Kronik Natalie, Kogan Yuri, Vainstein Vladimir, Agur Zvia
Institute for Medical BioMathematics (IMBM), 10 Hate'ena St., PO Box 282, Bene Ataroth 60991, Israel.
Cancer Immunol Immunother. 2008 Mar;57(3):425-39. doi: 10.1007/s00262-007-0387-z. Epub 2007 Sep 7.

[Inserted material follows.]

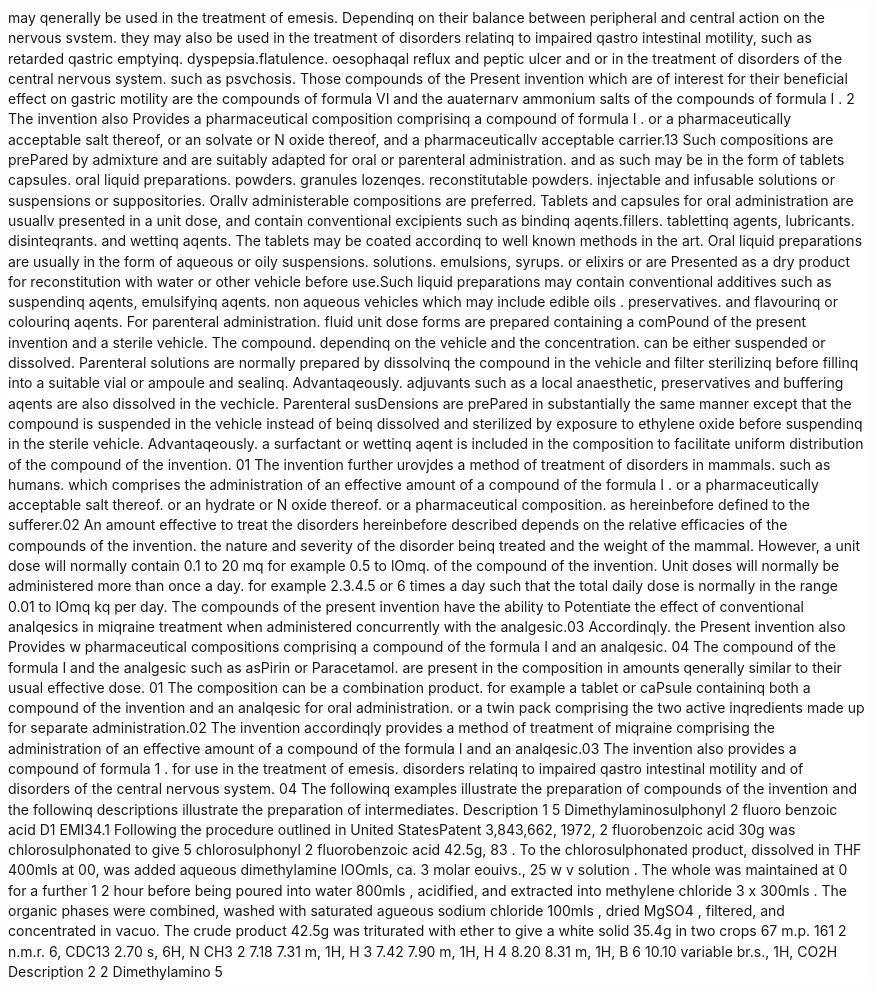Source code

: may qenerally be used in the treatment of emesis. Dependinq on their balance between peripheral and central action on the nervous svstem. they may also be used in the treatment of disorders relatinq to impaired qastro intestinal motility, such as retarded qastric emptyinq. dyspepsia.flatulence. oesophaqal reflux and peptic ulcer and or in the treatment of disorders of the central nervous system. such as psvchosis. Those compounds of the Present invention which are of interest for their beneficial effect on gastric motility are the compounds of formula VI and the auaternarv ammonium salts of the compounds of formula I . 2 The invention also Provides a pharmaceutical composition comprisinq a compound of formula I . or a pharmaceutically acceptable salt thereof, or an solvate or N oxide thereof, and a pharmaceuticallv acceptable carrier.13 Such compositions are prePared by admixture and are suitably adapted for oral or parenteral administration. and as such may be in the form of tablets capsules. oral liquid preparations. powders. granules lozenqes. reconstitutable powders. injectable and infusable solutions or suspensions or suppositories. Orallv administerable compositions are preferred. Tablets and capsules for oral administration are usuallv presented in a unit dose, and contain conventional excipients such as bindinq aqents.fillers. tablettinq agents, lubricants. disinteqrants. and wettinq aqents. The tablets may be coated accordinq to well known methods in the art. Oral liquid preparations are usually in the form of aqueous or oily suspensions. solutions. emulsions, syrups. or elixirs or are Presented as a dry product for reconstitution with water or other vehicle before use.Such liquid preparations may contain conventional additives such as suspendinq aqents, emulsifyinq aqents. non aqueous vehicles which may include edible oils . preservatives. and flavourinq or colourinq aqents. For parenteral administration. fluid unit dose forms are prepared containing a comPound of the present invention and a sterile vehicle. The compound. dependinq on the vehicle and the concentration. can be either suspended or dissolved. Parenteral solutions are normally prepared by dissolvinq the compound in the vehicle and filter sterilizinq before fillinq into a suitable vial or ampoule and sealinq. Advantaqeously. adjuvants such as a local anaesthetic, preservatives and buffering aqents are also dissolved in the vechicle. Parenteral susDensions are prePared in substantially the same manner except that the compound is suspended in the vehicle instead of beinq dissolved and sterilized by exposure to ethylene oxide before suspendinq in the sterile vehicle. Advantaqeously. a surfactant or wettinq aqent is included in the composition to facilitate uniform distribution of the compound of the invention. 01 The invention further urovjdes a method of treatment of disorders in mammals. such as humans. which comprises the administration of an effective amount of a compound of the formula I . or a pharmaceutically acceptable salt thereof. or an hydrate or N oxide thereof. or a pharmaceutical composition. as hereinbefore defined to the sufferer.02 An amount effective to treat the disorders hereinbefore described depends on the relative efficacies of the compounds of the invention. the nature and severity of the disorder beinq treated and the weight of the mammal. However, a unit dose will normally contain 0.1 to 20 mq for example 0.5 to lOmq. of the compound of the invention. Unit doses will normally be administered more than once a day. for example 2.3.4.5 or 6 times a day such that the total daily dose is normally in the range 0.01 to lOmq kq per day. The compounds of the present invention have the ability to Potentiate the effect of conventional analqesics in miqraine treatment when administered concurrently with the analgesic.03 Accordinqly. the Present invention also Provides w pharmaceutical compositions comprisinq a compound of the formula I and an analqesic. 04 The compound of the formula I and the analgesic such as asPirin or Paracetamol. are present in the composition in amounts qenerally similar to their usual effective dose. 01 The composition can be a combination product. for example a tablet or caPsule containinq both a compound of the invention and an analqesic for oral administration. or a twin pack comprising the two active inqredients made up for separate administration.02 The invention accordinqly provides a method of treatment of miqraine comprising the administration of an effective amount of a compound of the formula I and an analqesic.03 The invention also provides a compound of formula 1 . for use in the treatment of emesis. disorders relatinq to impaired qastro intestinal motility and of disorders of the central nervous system. 04 The followinq examples illustrate the preparation of compounds of the invention and the followinq descriptions illustrate the preparation of intermediates. Description 1 5 Dimethylaminosulphonyl 2 fluoro benzoic acid D1 EMI34.1 Following the procedure outlined in United StatesPatent 3,843,662, 1972, 2 fluorobenzoic acid 30g was chlorosulphonated to give 5 chlorosulphonyl 2 fluorobenzoic acid 42.5g, 83 . To the chlorosulphonated product, dissolved in THF 400mls at 00, was added aqueous dimethylamine lOOmls, ca. 3 molar eouivs., 25 w v solution . The whole was maintained at 0 for a further 1 2 hour before being poured into water 800mls , acidified, and extracted into methylene chloride 3 x 300mls . The organic phases were combined, washed with saturated agueous sodium chloride 100mls , dried MgSO4 , filtered, and concentrated in vacuo. The crude product 42.5g was triturated with ether to give a white solid 35.4g in two crops 67 m.p. 161 2 n.m.r. 6, CDC13 2.70 s, 6H, N CH3 2 7.18 7.31 m, 1H, H 3 7.42 7.90 m, 1H, H 4 8.20 8.31 m, 1H, B 6 10.10 variable br.s., 1H, CO2H Description 2 2 Dimethylamino 5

Glioblastoma (GBM), a highly aggressive (WHO grade IV) primary brain tumor, is refractory to traditional treatments, such as surgery, radiation or chemotherapy. This study aims at aiding in the design of more efficacious GBM therapies. We constructed a mathematical model for glioma and the immune system interactions, that may ensue upon direct intra-tumoral administration of ex vivo activated alloreactive cytotoxic-T-lymphocytes (aCTL). Our model encompasses considerations of the interactive dynamics of aCTL, tumor cells, major histocompatibility complex (MHC) class I and MHC class II molecules, as well as cytokines, such as TGF-beta and IFN-gamma, which dampen or increase the pro-inflammatory environment, respectively. Computer simulations were used for model verification and for retrieving putative treatment scenarios. The mathematical model successfully retrieved clinical trial results of efficacious aCTL immunotherapy for recurrent anaplastic oligodendroglioma and anaplastic astrocytoma (WHO grade III). It predicted that cellular adoptive immunotherapy failed in GBM because the administered dose was 20-fold lower than required for therapeutic efficacy. Model analysis suggests that GBM may be eradicated by new dose-intensive strategies, e.g., 3 x 10(8) aCTL every 4 days for small tumor burden, or 2 x 10(9) aCTL, infused every 5 days for larger tumor burden. Further analysis pinpoints crucial bio-markers relating to tumor growth rate, tumor size, and tumor sensitivity to the immune system, whose estimation enables regimen personalization. We propose that adoptive cellular immunotherapy was prematurely abandoned. It may prove efficacious for GBM, if dose intensity is augmented, as prescribed by the mathematical model. Re-initiation of clinical trials, using calculated individualized regimens for grade III-IV malignant glioma, is suggested.
胶质母细胞瘤(GBM)是一种极具侵袭性的(世界卫生组织IV级)原发性脑肿瘤,对传统治疗方法,如手术、放疗或化疗具有耐药性。本研究旨在辅助设计更有效的GBM治疗方案。我们构建了一个关于胶质瘤与免疫系统相互作用的数学模型,该相互作用可能在体外激活的同种异体反应性细胞毒性T淋巴细胞(aCTL)直接瘤内给药后发生。我们的模型考虑了aCTL、肿瘤细胞、主要组织相容性复合体(MHC)I类和MHC II类分子以及细胞因子(如分别抑制或增强促炎环境的转化生长因子-β和干扰素-γ)的相互作用动力学。计算机模拟用于模型验证和检索假定的治疗方案。该数学模型成功重现了复发性间变性少突胶质细胞瘤和间变性星形细胞瘤(世界卫生组织III级)有效aCTL免疫治疗的临床试验结果。它预测细胞过继性免疫治疗在GBM中失败是因为给药剂量比治疗效果所需剂量低20倍。模型分析表明,GBM可能通过新的剂量密集策略根除,例如,对于小肿瘤负荷,每4天注射3×10⁸个aCTL,对于大肿瘤负荷,每5天注入2×10⁹个aCTL。进一步分析确定了与肿瘤生长速率、肿瘤大小和肿瘤对免疫系统敏感性相关的关键生物标志物,对其进行评估可实现治疗方案的个性化。我们认为过继性细胞免疫治疗被过早放弃了。如果按照数学模型规定增加剂量强度,它可能对GBM有效。建议重新启动针对III-IV级恶性胶质瘤的临床试验,使用计算出的个体化治疗方案。